History is against Tipp, whose last Munster SFC title was in 1935, but Power is adamant that recent history of Tipp/Cork carries far more relevance.
"I'll even go back to our U-15/16 days - this group have beaten Cork," he reminds. "This group won't fear Cork, because we've beaten them at every level going up.
"Even back in 2016 they beat Cork (in a Munster senior semi-final). OK, over the last couple of years, Cork have kind of got the run on them. But there were a couple of occasions where Tipp could easily have won, especially the game in Páirc Uí Rinn in 2017 . . . so Tipp have been very, very close. The players will believe that they can beat Cork and that's a crucial thing."
There is a bigger picture at play: the Rebels' ambush of Kerry has not alone opened up Munster's, it has created an inviting pathway for the last three teams standing on that side of the All-Ireland draw, namely Cork, Tipp and Mayo.
Power agrees that there's "a huge chance" for any of them to reach the final - a scenario far removed from Tipperary's mid-October outlook.
In his maiden campaign, the former manager of the Tipp minors, U-21s and Wexford seniors found his team labouring in Division 3. They had garnered just three points from five outings before the first lockdown, lying sixth in the table, just ahead of Leitrim on scoring difference.
But since then they have edged four close battles: initially beating Offaly by a goal and then Leitrim by two points in a crucial head-to-head to preserve their Division 3 status, then Clare by a goal and Limerick by a point in extra-time.
"It's been a super month for us," Power reflects. "Despite some people thinking the Offaly game didn't mean much, for me it meant everything because I felt if we didn't get a result against Offaly I wouldn't be here talking to you. The Offaly game gave us a platform to build some momentum."
But for Conor Sweeney, he wouldn't be talking to us either. Reflecting on that outrageous, ultra-pressurised free to force extra-time against Limerick, he admits he was silently imploring his skipper to work the ball short.
"But just his body language, I could see that he really fully believed that he was going to hit it. And, like, what a score!" he beams. "But that doesn't just happen. That's not a fluke. That man is a very, very modest guy; he practises, he works hard at it.

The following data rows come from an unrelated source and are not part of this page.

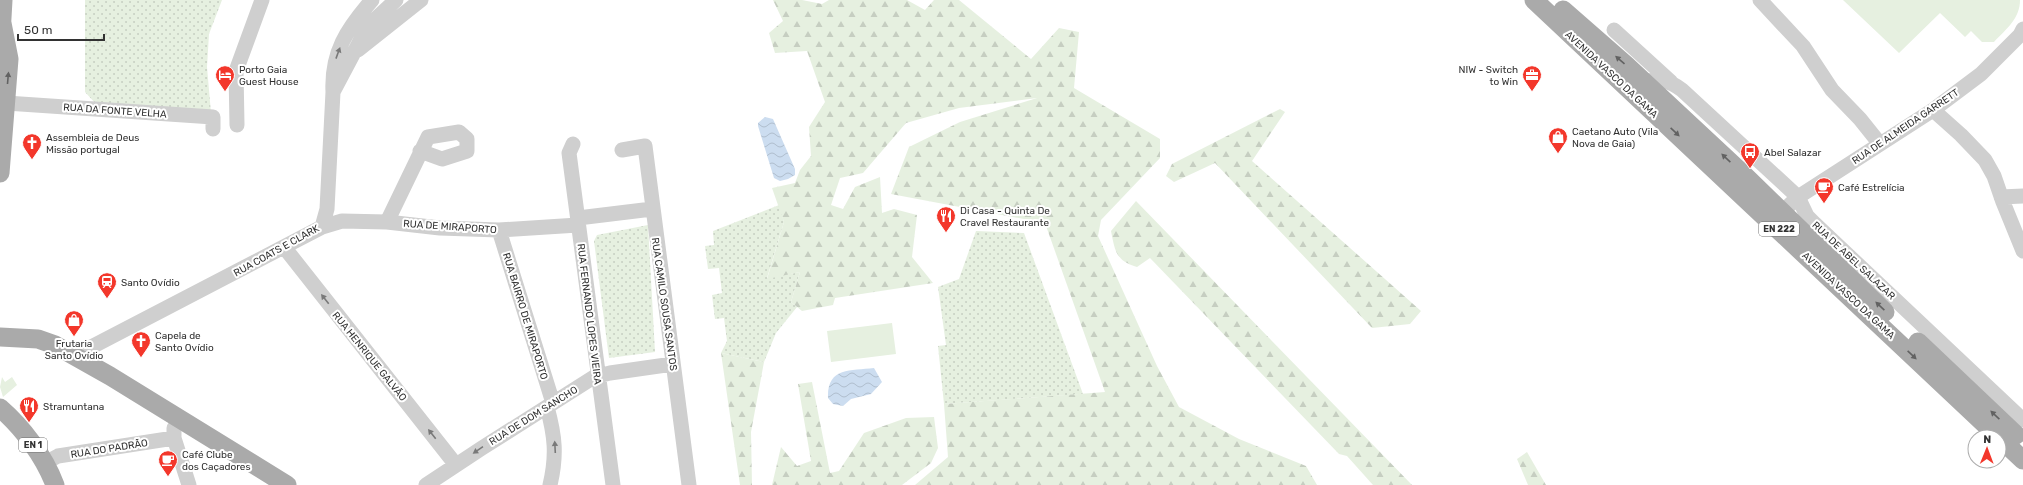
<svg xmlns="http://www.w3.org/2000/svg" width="2023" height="485" font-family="Rubik,sans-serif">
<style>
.grass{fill:url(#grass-dots)}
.forest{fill:url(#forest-firs)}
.garden{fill:#e6f0e0}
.water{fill:url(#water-waves)}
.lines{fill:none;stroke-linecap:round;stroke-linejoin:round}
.minor{stroke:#cfcfcf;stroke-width:15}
.major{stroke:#aaa;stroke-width:19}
.oneway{fill:#797979}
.oneway2{fill:#626262}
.labels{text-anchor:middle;stroke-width:4;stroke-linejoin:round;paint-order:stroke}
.shield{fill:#fff;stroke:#707070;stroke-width:1}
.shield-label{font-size:9px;font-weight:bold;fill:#323232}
.poi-label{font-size:10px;fill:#323232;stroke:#fff;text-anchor:start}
.street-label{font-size:10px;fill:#323232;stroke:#fff}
</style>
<defs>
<pattern id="grass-dots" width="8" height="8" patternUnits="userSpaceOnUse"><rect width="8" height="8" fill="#e6f0e0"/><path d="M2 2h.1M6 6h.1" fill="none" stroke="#c6cec1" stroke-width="1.8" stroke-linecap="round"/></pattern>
<pattern id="forest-firs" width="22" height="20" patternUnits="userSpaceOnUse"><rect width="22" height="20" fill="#e6f0e0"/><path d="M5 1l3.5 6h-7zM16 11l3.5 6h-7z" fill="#c6cec1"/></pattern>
<pattern id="water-waves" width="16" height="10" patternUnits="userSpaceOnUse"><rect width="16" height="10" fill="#ccddf0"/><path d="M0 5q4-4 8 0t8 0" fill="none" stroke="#b0bece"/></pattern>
</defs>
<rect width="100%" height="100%" fill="#fff"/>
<path class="grass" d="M 85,0 L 222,0 L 209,34 L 207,67 L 211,113 L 96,104 L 85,92 Z
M 779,205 L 784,222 L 767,278 L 800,272 L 791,302 L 797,307 L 776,333 L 764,362 L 721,353 L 727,341 L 724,318 L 715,319 L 712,295 L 722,293 L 719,268 L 708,269 L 705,246 L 714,245 L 713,231 Z
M 648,225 L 655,352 L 609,358 L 594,241 L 597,235 Z
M 976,231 L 1024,233 L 1083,394 L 944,404 L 938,346 L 946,345 L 938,287 L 959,279 Z"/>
<path class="forest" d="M 773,0 L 802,0 L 822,4 L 829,0 L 907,0 L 925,10 L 934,0 L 959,0 L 1031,59 L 1059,28 L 1079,32 L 1074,88 L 1160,139 L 1160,158 L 1101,220 L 1098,236 L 1157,366 L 1179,407 L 1239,439 L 1306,466 L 1317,485 L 915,485 L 948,457 L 944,404 L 1105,392 L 1045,223 L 891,194 L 909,147 L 960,122 L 1037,98 L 959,108 L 906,123 L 863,173 L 840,178 L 831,205 L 843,209 L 855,187 L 880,177 L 882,213 L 894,209 L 917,215 L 912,257 L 933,283 L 835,298 L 833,305 L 802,311 L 791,302 L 800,272 L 767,279 L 784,222 L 772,188 L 795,183 L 800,170 L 811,156 L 809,127 L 825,102 L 807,51 L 775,53 L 769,33 L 783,21 Z
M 1280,109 L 1285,112 L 1252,161 L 1421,311 L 1410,324 L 1372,328 L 1215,163 L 1174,182 L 1166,176 L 1172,164 Z
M 1136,201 L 1412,485 L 1373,485 L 1347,456 L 1339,454 L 1150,258 L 1137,267 C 1116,261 1115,251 1111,231 Z
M 721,353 L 764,362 L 751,432 L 752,485 L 740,485 Z
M 812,382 L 830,473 L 839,471 L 864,433 L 906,418 L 934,417 L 938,448 L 931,463 L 902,485 L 772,485 L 781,447 L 797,466 L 811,461 L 798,384 Z
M 1527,452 L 1546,485 L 1528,485 L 1517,459 Z"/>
<path class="garden" d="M 1843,0 L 2020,0 C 2020,19 2006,29 1994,42 L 1982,42 L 1971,31 L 1965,37 L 1940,13 L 1899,53 Z
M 892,323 L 896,354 L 831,362 L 827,331 Z
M 2,377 L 5,382 L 12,377 L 17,385 L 3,397 L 0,387 Z"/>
<path class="water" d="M 765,117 L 773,119 L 795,169 L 795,175 L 788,179 L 780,181 L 774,178 L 758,126 L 758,123 Z
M 874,368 L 882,382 L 871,394 L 851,399 L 843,406 L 833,404 L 828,398 C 827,367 850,371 874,368 Z"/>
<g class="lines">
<path class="minor" d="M 1760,0 L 1803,46 L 1832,90 L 1860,119 L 1880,144
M 1614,30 L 1671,82
M 358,50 L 421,0
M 1644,81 C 1662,80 1667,79 1682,90 L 1798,197 L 1807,216 L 1815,224 L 2023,420
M 333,92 L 368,26 L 396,0
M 6,103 L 213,117 L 213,129
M 1933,110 L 1961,135 L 1985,160 L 1994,176 L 2003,202 L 2023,251
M 237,125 L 236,71 L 262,0
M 573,144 L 569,153 L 613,485
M 622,150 L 645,146 L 689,485
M 2001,197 L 2023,196
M 578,218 L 652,209
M 387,222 L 428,137 L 459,132 L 467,139 L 467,151 L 442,159 L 420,151
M 1778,222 L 1780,214 L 1798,197 L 1933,110 L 1981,74 L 2020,35 L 2023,29
M 322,227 L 327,209 L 333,92 C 331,52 347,29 372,0
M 499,230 L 553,403
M 284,247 L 456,465
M 76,355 L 322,227 L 342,221 L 387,222 L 440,228 L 499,230 L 578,225
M 547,407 C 555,436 557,455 550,485
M 174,428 L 174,438 L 189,485
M 45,463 L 58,456 L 174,438
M 426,485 L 482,448 L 594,377 L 610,373 L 673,364"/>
<path class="major" d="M 1534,0 L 2023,460
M 1563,10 L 1627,66 L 1744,175 L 1885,312
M 1,35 L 3,0
M 0,173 L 9,59 L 2,23
M 0,337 L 38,339 L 55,345 L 110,376 L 287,485
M 1918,342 L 2016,435
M 0,408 C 23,428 44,456 55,485"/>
</g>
<defs><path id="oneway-solid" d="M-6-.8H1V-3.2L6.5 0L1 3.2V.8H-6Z"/></defs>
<g class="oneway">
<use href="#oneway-solid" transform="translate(338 53) rotate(-70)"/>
<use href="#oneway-solid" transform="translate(325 299) rotate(-128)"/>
<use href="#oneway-solid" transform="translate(432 434) rotate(-128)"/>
<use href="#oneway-solid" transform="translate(555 447) rotate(-93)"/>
<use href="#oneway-solid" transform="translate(478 450) rotate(146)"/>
</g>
<g class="oneway2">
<use href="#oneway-solid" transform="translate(1620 60) rotate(-139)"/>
<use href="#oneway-solid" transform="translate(8 78) rotate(-85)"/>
<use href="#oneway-solid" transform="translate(1675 132) rotate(43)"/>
<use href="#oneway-solid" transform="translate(1726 158) rotate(-137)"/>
<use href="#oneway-solid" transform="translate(1880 306) rotate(-137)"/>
<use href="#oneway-solid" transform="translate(1912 355) rotate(43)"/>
<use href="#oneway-solid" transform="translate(1995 415) rotate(-137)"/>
</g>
<defs>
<g id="hotel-pin" transform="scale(1)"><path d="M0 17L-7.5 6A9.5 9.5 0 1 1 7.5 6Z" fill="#f3372b" stroke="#fff"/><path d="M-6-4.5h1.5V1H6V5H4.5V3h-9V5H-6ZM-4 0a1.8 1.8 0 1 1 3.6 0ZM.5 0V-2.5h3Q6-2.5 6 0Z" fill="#fff"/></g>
<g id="office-pin" transform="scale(1)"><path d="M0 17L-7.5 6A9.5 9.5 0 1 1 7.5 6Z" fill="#f3372b" stroke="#fff"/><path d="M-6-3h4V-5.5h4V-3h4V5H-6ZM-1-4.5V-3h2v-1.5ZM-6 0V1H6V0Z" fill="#fff"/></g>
<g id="shop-pin" transform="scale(1)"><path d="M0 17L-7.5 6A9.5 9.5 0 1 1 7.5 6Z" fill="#f3372b" stroke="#fff"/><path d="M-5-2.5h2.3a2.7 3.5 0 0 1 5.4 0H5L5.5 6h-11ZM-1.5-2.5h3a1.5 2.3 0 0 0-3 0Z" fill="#fff"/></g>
<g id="church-pin" transform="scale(1)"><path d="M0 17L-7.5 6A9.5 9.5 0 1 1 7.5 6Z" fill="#f3372b" stroke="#fff"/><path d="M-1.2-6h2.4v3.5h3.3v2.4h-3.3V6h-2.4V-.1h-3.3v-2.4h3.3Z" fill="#fff"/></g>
<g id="bus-pin" transform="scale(1)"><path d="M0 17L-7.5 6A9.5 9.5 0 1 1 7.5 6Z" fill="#f3372b" stroke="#fff"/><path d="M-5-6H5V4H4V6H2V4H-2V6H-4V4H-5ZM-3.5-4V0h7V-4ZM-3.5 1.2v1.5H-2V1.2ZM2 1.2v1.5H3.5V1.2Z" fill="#fff"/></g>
<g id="cafe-pin" transform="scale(1)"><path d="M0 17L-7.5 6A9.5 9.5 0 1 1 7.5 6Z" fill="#f3372b" stroke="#fff"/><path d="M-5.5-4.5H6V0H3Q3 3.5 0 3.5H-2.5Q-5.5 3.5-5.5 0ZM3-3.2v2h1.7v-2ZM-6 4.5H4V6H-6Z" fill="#fff"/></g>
<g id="restaurant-pin" transform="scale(1)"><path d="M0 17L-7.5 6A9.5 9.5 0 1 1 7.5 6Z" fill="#f3372b" stroke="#fff"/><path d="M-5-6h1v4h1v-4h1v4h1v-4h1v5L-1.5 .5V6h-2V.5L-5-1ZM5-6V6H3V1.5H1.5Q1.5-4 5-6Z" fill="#fff"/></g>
<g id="station-pin" transform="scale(1)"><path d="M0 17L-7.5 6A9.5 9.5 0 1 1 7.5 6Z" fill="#f3372b" stroke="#fff"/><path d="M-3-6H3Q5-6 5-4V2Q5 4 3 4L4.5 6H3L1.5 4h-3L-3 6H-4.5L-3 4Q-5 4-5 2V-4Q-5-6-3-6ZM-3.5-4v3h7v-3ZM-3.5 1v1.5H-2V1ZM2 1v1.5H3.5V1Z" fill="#fff"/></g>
</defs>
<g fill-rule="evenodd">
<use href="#hotel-pin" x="225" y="75"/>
<use href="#office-pin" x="1532" y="75"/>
<use href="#shop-pin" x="1558" y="137"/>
<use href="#church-pin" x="32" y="143"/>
<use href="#bus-pin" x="1750" y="152"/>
<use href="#cafe-pin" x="1824" y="187"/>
<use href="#restaurant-pin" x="946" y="216"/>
<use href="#station-pin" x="107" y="282"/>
<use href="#shop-pin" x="74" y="320"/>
<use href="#church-pin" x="141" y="341"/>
<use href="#restaurant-pin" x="29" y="406"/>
<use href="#cafe-pin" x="168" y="460"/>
</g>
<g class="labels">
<g class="shield">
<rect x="1759" y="222" width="40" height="14" rx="3"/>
<rect x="19" y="438" width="28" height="14" rx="3"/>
</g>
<g class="shield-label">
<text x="1779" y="232">EN 222</text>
<text x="33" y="448">EN 1</text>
</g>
<g class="poi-label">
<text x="239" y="73">Porto Gaia<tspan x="239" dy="12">Guest House</tspan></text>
<text x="1518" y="73" text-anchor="end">NIW - Switch<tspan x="1518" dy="12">to Win</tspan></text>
<text x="1572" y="135">Caetano Auto (Vila<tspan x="1572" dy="12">Nova de Gaia)</tspan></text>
<text x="46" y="141">Assembleia de Deus<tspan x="46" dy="12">Missão portugal</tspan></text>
<text x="1764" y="156">Abel Salazar</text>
<text x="1838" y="191">Café Estrelícia</text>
<text x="960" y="214">Di Casa - Quinta De<tspan x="960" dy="12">Cravel Restaurante</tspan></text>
<text x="121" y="286">Santo Ovídio</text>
<text x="155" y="339">Capela de<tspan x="155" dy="12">Santo Ovídio</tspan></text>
<text x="74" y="347" text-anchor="middle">Frutaria<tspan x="74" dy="12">Santo Ovídio</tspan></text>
<text x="43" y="410">Stramuntana</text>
<text x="182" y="458">Café Clube<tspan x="182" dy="12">dos Caçadores</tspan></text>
</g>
<g class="street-label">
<text transform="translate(1612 74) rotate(43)" y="4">AVENIDA VASCO DA GAMA</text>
<text transform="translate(115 110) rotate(4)" y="4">RUA DA FONTE VELHA</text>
<text transform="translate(1905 126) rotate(-34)" y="4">RUA DE ALMEIDA GARRETT</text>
<text transform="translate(450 226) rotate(4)" y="4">RUA DE MIRAPORTO</text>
<text transform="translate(276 250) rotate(-29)" y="4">RUA COATS E CLARK</text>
<text transform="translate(1854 260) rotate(43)" y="4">RUA DE ABEL SALAZAR</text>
<text transform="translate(1849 295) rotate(43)" y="4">AVENIDA VASCO DA GAMA</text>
<text transform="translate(665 304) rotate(82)" y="4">RUA CAMILO SOUSA SANTOS</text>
<text transform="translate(590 314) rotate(83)" y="4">RUA FERNANDO LOPES VIEIRA</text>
<text transform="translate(526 316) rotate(73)" y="4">RUA BAIRRO DE MIRAPORTO</text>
<text transform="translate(370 356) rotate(51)" y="4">RUA HENRIQUE GALVÃO</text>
<text transform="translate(533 415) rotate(-32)" y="4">RUA DE DOM SANCHO</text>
<text transform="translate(109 448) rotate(-9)" y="4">RUA DO PADRÃO</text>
</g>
</g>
<g transform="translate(1987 449) rotate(1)"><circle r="19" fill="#ffffff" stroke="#adadad"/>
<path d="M0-3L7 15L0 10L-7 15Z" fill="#f3372b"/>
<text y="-6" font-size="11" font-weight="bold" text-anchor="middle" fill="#323232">N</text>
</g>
<path d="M18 34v6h86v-6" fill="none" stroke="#323232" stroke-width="2"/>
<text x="24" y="34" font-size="12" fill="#323232" stroke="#ffffff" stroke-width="3" paint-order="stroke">50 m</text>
</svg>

Over the last couple of weeks he's really shown why he's captain of this team because he's a true leader."
Power has no fears about going to Páirc Uí Chaoimh. He looks at the team he has inherited and reckons they are "more than capable of being in Division 2".
He accepts the charge of inconsistency but maintains that it's "more of a mental thing", adding: "For some reason we seem to play to the level of our opposition; we play well against better teams, and that's not an arrogant thing."
Now the bar is set to rise considerably but he's defiantly optimistic.
"I'm dealing with a bunch of lads that have played in minor All-Ireland finals, under-21 All-Ireland finals, have played in an All-Ireland senior semi-final against Mayo. We have bags of experience and I think the players can use that to their advantage."
Power has never questioned the reality that Tipp is a "hurling county" but to win on Sunday would be a "huge statement", opening up football as an attractive option for talented young athletes in the county.
"Over the last couple of years we have been weak at under-20 and at minor, and I think that would give that kick-on," he surmises. "That players would see, 'God, look, Tipp senior football can compete at the very highest level' - because by nature Tipperary, we're high achievers. We've a lot of good sportsmen, whether they're soccer players, horse racing, whatever.
"They want to be with the best, and I think winning this Munster final would really drive it on."